Task for the records below: copy exactly from the first line on, stopping once the line with "So far we have" is copied, and leave out the pictures.

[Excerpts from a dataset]
========================
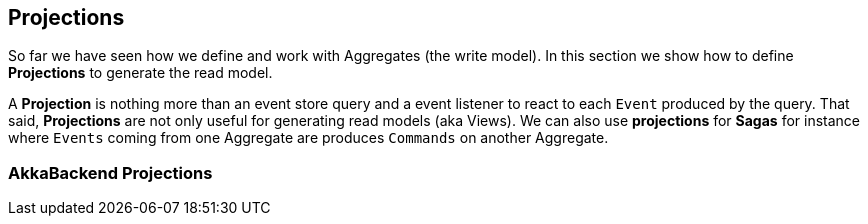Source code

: 
## Projections
So far we have seen how we define and work with Aggregates (the write model). In this section we show how to define **Projections** to generate the read model.

A **Projection** is nothing more than an event store query and a event listener to react to each `Event` produced by the query. That said, **Projections** are not only useful for generating read models (aka Views). We can also use **projections** for **Sagas** for instance where `Events` coming from one Aggregate are produces `Commands` on another Aggregate.

### AkkaBackend Projections
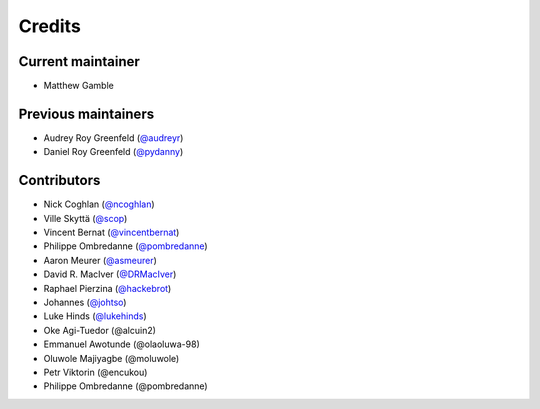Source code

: =======
Credits
=======

Current maintainer
------------------

* Matthew Gamble

Previous maintainers
--------------------

* Audrey Roy Greenfeld (`@audreyr`_)
* Daniel Roy Greenfeld (`@pydanny`_)

Contributors
------------

* Nick Coghlan (`@ncoghlan`_)
* Ville Skyttä (`@scop`_)
* Vincent Bernat (`@vincentbernat`_)
* Philippe Ombredanne (`@pombredanne`_)
* Aaron Meurer (`@asmeurer`_)
* David R. MacIver (`@DRMacIver`_)
* Raphael Pierzina (`@hackebrot`_)
* Johannes (`@johtso`_)
* Luke Hinds (`@lukehinds`_)
* Oke Agi-Tuedor (@alcuin2)
* Emmanuel Awotunde (@olaoluwa-98)
* Oluwole Majiyagbe (@moluwole)
* Petr Viktorin (@encukou)
* Philippe Ombredanne (@pombredanne)

.. _`@audreyr`: https://github.com/audreyr
.. _`@ncoghlan`: https://github.com/ncoghlan
.. _`@scop`: https://github.com/scop
.. _`@vincentbernat`: https://github.com/vincentbernat
.. _`@pydanny`: https://github.com/pydanny
.. _`@pombredanne`: https://github.com/pombredanne
.. _`@asmeurer`: https://github.com/asmeurer
.. _`@DRMacIver`: https://github.com/DRMacIver
.. _`@hackebrot`: https://github.com/hackebrot
.. _`@johtso`: https://github.com/johtso
.. _`@lukehinds`: https://github.com/lukehinds

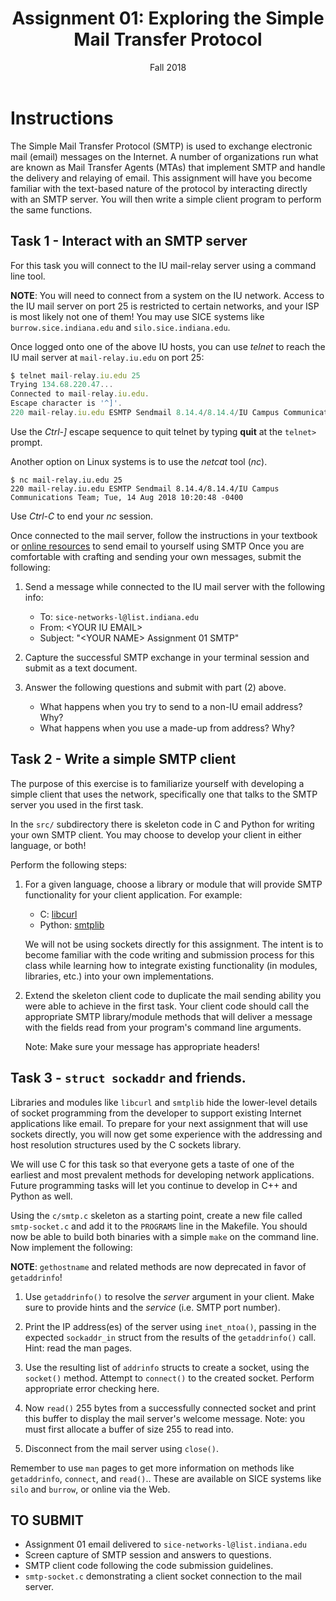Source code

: #+TITLE: Assignment 01: Exploring the Simple Mail Transfer Protocol
#+SUBTITLE: Fall 2018
#+OPTIONS: toc:nil num:nil html-postamble:nil author:nil date:nil
#+LATEX_HEADER: \usepackage{times}
#+LATEX_HEADER: \usepackage{listings}
#+LATEX_HEADER: \lstset{basicstyle=\small\ttfamily,columns=flexible,breaklines=true}
#+LATEX_HEADER: \usepackage[a4paper,margin=1.0in]{geometry}
#+LATEX_HEADER: \setlength{\parindent}{0cm}
#+LATEX_HEADER: \usepackage{parskip}
#+LATEX_HEADER: \usepackage{enumitem}
#+LATEX_HEADER: \setitemize{noitemsep,topsep=2pt,parsep=2pt,partopsep=2pt}
#+LATEX_HEADER: \usepackage{titling}
#+LATEX_HEADER: \setlength{\droptitle}{-1in}
#+LATEX_HEADER: \posttitle{\par\end{center}\vspace{-.5in}}

* Instructions

The Simple Mail Transfer Protocol (SMTP) is used to exchange electronic mail
(email) messages on the Internet.  A number of organizations run what are known
as Mail Transfer Agents (MTAs) that implement SMTP and handle the delivery and
relaying of email.  This assignment will have you become familiar with the
text-based nature of the protocol by interacting directly with an SMTP server.
You will then write a simple client program to perform the same functions.

** Task 1 - Interact with an SMTP server

For this task you will connect to the IU mail-relay server using a command line
tool.

*NOTE*: You will need to connect from a system on the IU network.  Access to the
IU mail server on port 25 is restricted to certain networks, and your ISP is
most likely not one of them!  You may use SICE systems like
=burrow.sice.indiana.edu= and =silo.sice.indiana.edu=.

Once logged onto one of the above IU hosts, you can use /telnet/ to reach the IU
mail server at =mail-relay.iu.edu= on port 25:

#+begin_src js
$ telnet mail-relay.iu.edu 25
Trying 134.68.220.47...
Connected to mail-relay.iu.edu.
Escape character is '^]'.
220 mail-relay.iu.edu ESMTP Sendmail 8.14.4/8.14.4/IU Campus Communications Team; Tue, 14 Aug 2018 10:20:10 -0400
#+end_src

Use the /Ctrl-]/ escape sequence to quit telnet by typing *quit* at the
=telnet>= prompt.

Another option on Linux systems is to use the /netcat/ tool (/nc/).

#+begin_src text
$ nc mail-relay.iu.edu 25
220 mail-relay.iu.edu ESMTP Sendmail 8.14.4/8.14.4/IU Campus Communications Team; Tue, 14 Aug 2018 10:20:48 -0400
#+end_src

Use /Ctrl-C/ to end your /nc/ session.

Once connected to the mail server, follow the instructions in your
textbook or [[http://www.samlogic.net/articles/smtp-commands-reference.htm][online resources]] to send email to yourself using SMTP Once
you are comfortable with crafting and sending your own messages,
submit the following:

1. Send a message while connected to the IU mail server with the following info:
   * To: =sice-networks-l@list.indiana.edu=
   * From: <YOUR IU EMAIL>
   * Subject: "<YOUR NAME> Assignment 01 SMTP"

2. Capture the successful SMTP exchange in your terminal session and submit as a
   text document.

3. Answer the following questions and submit with part (2) above.
   * What happens when you try to send to a non-IU email address?  Why?
   * What happens when you use a made-up from address? Why?
     
** Task 2 - Write a simple SMTP client

The purpose of this exercise is to familiarize yourself with developing a simple
client that uses the network, specifically one that talks to the SMTP server you
used in the first task.

In the =src/= subdirectory there is skeleton code in C and Python for writing
your own SMTP client.  You may choose to develop your client in either language,
or both!

Perform the following steps:

1. For a given language, choose a library or module that will provide SMTP
   functionality for your client application.  For example:

   * C: [[https://curl.haxx.se/libcurl/][libcurl]]
   * Python: [[https://docs.python.org/3/library/smtplib.html][smtplib]]

   We will not be using sockets directly for this assignment.  The intent is to
   become familiar with the code writing and submission process for this class
   while learning how to integrate existing functionality (in modules,
   libraries, etc.) into your own implementations.

2. Extend the skeleton client code to duplicate the mail sending ability you
   were able to achieve in the first task.  Your client code should call the
   appropriate SMTP library/module methods that will deliver a message with the
   fields read from your program's command line arguments.

   Note: Make sure your message has appropriate headers!

** Task 3 - =struct sockaddr= and friends.

Libraries and modules like =libcurl= and =smtplib= hide the
lower-level details of socket programming from the developer to
support existing Internet applications like email.  To prepare for
your next assignment that will use sockets directly, you will now get
some experience with the addressing and host resolution structures
used by the C sockets library.

We will use C for this task so that everyone gets a taste of one of
the earliest and most prevalent methods for developing network
applications.  Future programming tasks will let you continue to
develop in C++ and Python as well.

Using the =c/smtp.c= skeleton as a starting point, create a new file
called =smtp-socket.c= and add it to the =PROGRAMS= line in the
Makefile.  You should now be able to build both binaries with a simple
=make= on the command line.  Now implement the following:

*NOTE*: =gethostname= and related methods are now deprecated in favor
of =getaddrinfo=!

1. Use =getaddrinfo()= to resolve the /server/ argument in your
   client.  Make sure to provide hints and the /service/ (i.e. SMTP
   port number).

2. Print the IP address(es) of the server using =inet_ntoa()=, passing
   in the expected =sockaddr_in= struct from the results of the
   =getaddrinfo()= call.  Hint: read the man pages.

3. Use the resulting list of =addrinfo= structs to create a socket,
   using the =socket()= method.  Attempt to =connect()= to the created
   socket.  Perform appropriate error checking here.

4. Now =read()= 255 bytes from a successfully connected socket and
   print this buffer to display the mail server's welcome message.
   Note: you must first allocate a buffer of size 255 to read into.

5. Disconnect from the mail server using =close()=.

Remember to use =man= pages to get more information on methods like
=getaddrinfo=, =connect=, and =read()=.. These are available on SICE
systems like =silo= and =burrow=, or online via the Web.

** TO SUBMIT
   * Assignment 01 email delivered to =sice-networks-l@list.indiana.edu=
   * Screen capture of SMTP session and answers to questions.
   * SMTP client code following the code submission guidelines.
   * =smtp-socket.c= demonstrating a client socket connection to the
     mail server.
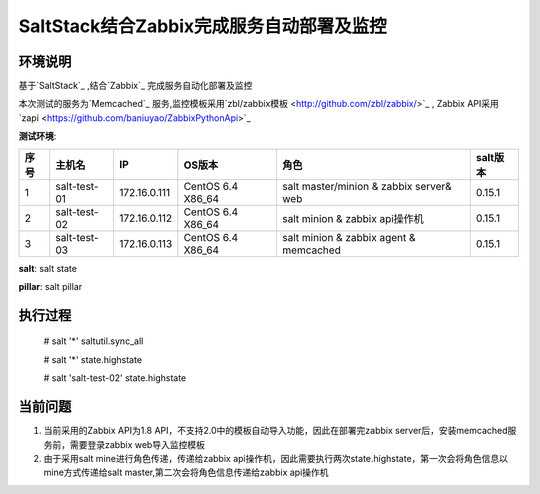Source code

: ﻿SaltStack结合Zabbix完成服务自动部署及监控
#################################################


环境说明
********************************

基于`SaltStack`_ ,结合`Zabbix`_ 完成服务自动化部署及监控

本次测试的服务为`Memcached`_ 服务,监控模板采用`zbl/zabbix模板 <http://github.com/zbl/zabbix/>`_ , Zabbix API采用`zapi <https://github.com/baniuyao/ZabbixPythonApi>`_ 

**测试环境**:

===== ============= =============== =================== ========================================= ================
序号  主机名        IP              OS版本              角色                                      salt版本    
===== ============= =============== =================== ========================================= ================
1     salt-test-01  172.16.0.111    CentOS 6.4 X86_64   salt master/minion & zabbix server& web   0.15.1       
2     salt-test-02  172.16.0.112    CentOS 6.4 X86_64   salt minion & zabbix api操作机            0.15.1        
3     salt-test-03  172.16.0.113    CentOS 6.4 X86_64   salt minion & zabbix agent & memcached    0.15.1         
===== ============= =============== =================== ========================================= ================

**salt**: salt state

**pillar**: salt pillar

执行过程
*********************************
    
    # salt '*' saltutil.sync_all

    # salt '*' state.highstate

    # salt 'salt-test-02' state.highstate


当前问题
*********************************
1. 当前采用的Zabbix API为1.8 API，不支持2.0中的模板自动导入功能，因此在部署完zabbix server后，安装memcached服务前，需要登录zabbix web导入监控模板
2. 由于采用salt mine进行角色传递，传递给zabbix api操作机，因此需要执行两次state.highstate，第一次会将角色信息以mine方式传递给salt master,第二次会将角色信息传递给zabbix api操作机





.. _Salt: http://saltstack.org/

.. _SaltStack: http://saltstack.org/

.. _Zabbix: http://www.zabbix.com/

.. _Memcached: http://memcached.org/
========================
▶ _Exercise result_
Source code

: 
## Projections
So far we have seen how we define and work with Aggregates (the write model). In this section we show how to define **Projections** to generate the read model.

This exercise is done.